Vet puts wrong kitten to sleep

A DEVASTATED woman has claimed blundering vets accidentally put down her pet kitten by mistake.

Mandy Raab said she was told by vets that one of her two kittens needed to be put to sleep because of a deteriorating leg condition.

But Mandy, from of Telford, Shrops, and partner Paul Saxton said they later discovered the wrong one had been put down.

Now the heartbroken 36-year-old says she will make a complaint to the Royal College of Veterinary Surgeons.

Mandy had originally taken her rescue kittens, Tammy and Maddy, into the practice to be neutered.

Wrekin View Vets, in Wellington, Shrops, has refused to comment on the matter but Miss Raab said they had now given her two new kittens.

Mandy had originally taken the kittens into the practice last week and was told Maddy was suffering from a deteriorating leg condition and needed to be put to sleep.

She said Maddy was in the poorer condition of the two kittens when she took them on in December.

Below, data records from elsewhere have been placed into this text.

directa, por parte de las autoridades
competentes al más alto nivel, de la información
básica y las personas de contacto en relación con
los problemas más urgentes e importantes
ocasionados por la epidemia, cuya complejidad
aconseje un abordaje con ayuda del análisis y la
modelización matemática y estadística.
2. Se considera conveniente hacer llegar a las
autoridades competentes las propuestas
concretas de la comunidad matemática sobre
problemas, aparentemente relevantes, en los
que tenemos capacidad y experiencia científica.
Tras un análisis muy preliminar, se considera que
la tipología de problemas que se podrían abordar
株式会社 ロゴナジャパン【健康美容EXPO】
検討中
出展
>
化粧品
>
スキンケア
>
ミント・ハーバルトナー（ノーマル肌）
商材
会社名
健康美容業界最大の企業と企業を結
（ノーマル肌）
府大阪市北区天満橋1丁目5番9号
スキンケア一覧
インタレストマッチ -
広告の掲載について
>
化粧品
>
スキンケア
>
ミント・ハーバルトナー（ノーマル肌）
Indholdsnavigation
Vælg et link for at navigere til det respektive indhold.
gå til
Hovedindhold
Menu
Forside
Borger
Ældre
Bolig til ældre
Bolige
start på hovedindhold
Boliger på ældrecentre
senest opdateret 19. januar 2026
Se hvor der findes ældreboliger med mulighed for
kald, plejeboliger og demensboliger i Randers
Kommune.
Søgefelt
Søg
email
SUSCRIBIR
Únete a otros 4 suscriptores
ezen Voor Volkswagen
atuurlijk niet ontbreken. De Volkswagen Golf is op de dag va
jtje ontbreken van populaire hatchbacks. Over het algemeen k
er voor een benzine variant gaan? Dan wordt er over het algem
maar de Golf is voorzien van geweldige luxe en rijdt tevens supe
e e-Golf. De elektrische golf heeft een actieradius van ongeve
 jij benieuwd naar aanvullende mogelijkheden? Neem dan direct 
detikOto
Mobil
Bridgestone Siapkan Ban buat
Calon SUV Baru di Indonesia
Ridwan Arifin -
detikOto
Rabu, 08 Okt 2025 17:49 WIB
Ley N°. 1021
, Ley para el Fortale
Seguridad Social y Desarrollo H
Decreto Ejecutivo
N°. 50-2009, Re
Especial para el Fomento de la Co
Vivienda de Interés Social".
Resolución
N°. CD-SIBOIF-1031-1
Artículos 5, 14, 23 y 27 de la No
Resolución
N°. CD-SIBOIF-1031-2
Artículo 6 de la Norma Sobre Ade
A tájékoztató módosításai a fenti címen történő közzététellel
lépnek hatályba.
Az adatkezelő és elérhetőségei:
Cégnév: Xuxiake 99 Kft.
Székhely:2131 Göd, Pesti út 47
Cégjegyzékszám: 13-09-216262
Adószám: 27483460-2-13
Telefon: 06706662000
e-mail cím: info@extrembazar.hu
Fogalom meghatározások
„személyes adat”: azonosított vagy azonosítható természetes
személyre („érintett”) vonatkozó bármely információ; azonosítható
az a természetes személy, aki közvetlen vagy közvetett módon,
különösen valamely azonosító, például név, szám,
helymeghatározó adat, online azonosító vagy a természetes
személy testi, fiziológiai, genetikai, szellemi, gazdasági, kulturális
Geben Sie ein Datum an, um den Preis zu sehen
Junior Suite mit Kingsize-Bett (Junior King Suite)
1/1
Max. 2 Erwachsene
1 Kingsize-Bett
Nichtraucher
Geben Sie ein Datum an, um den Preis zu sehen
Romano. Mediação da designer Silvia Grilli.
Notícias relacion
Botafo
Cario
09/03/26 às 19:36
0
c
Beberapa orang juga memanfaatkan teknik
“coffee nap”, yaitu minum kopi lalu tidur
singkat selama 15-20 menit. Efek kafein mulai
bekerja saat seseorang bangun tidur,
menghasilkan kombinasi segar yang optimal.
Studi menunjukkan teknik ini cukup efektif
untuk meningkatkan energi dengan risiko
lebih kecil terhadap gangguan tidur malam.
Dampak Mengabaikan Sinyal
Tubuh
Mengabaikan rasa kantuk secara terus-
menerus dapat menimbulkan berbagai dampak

“Tammy became my little girl. She used to follow me everywhere. When it came time for them to be neutered, Paul took them to Wrekin View and explained that Maddy had a bad leg.

“The vet called me later in the day to say the leg condition was deteriorating and the kindest thing would be to put Maddy to sleep. That left me in bits but I agreed. I didn’t want her to suffer.”

She alleged: “When Paul went to collect Tammy the same day he knew instantly that the cat they had at the vets was Maddy. It was Tammy they had put to sleep.

“A staff member told me subsequently that a veterinary nurse had picked Tammy up by mistake when it was time for Maddy to be put to sleep. I was so upset.”

Miss Raab said the vets were returning both cats’ ashes to her next week as well as a memorial plaque.

Ian Holloway, Royal College of Veterinary Surgeons spokesman, said: “Allegations of negligence are usually resolved between the parties or by the civil courts.

“There are occasions, though, when the alleged negligence is so serious as to be an issue of professional conduct. Where this appears to be a real possibility, we will investigate.”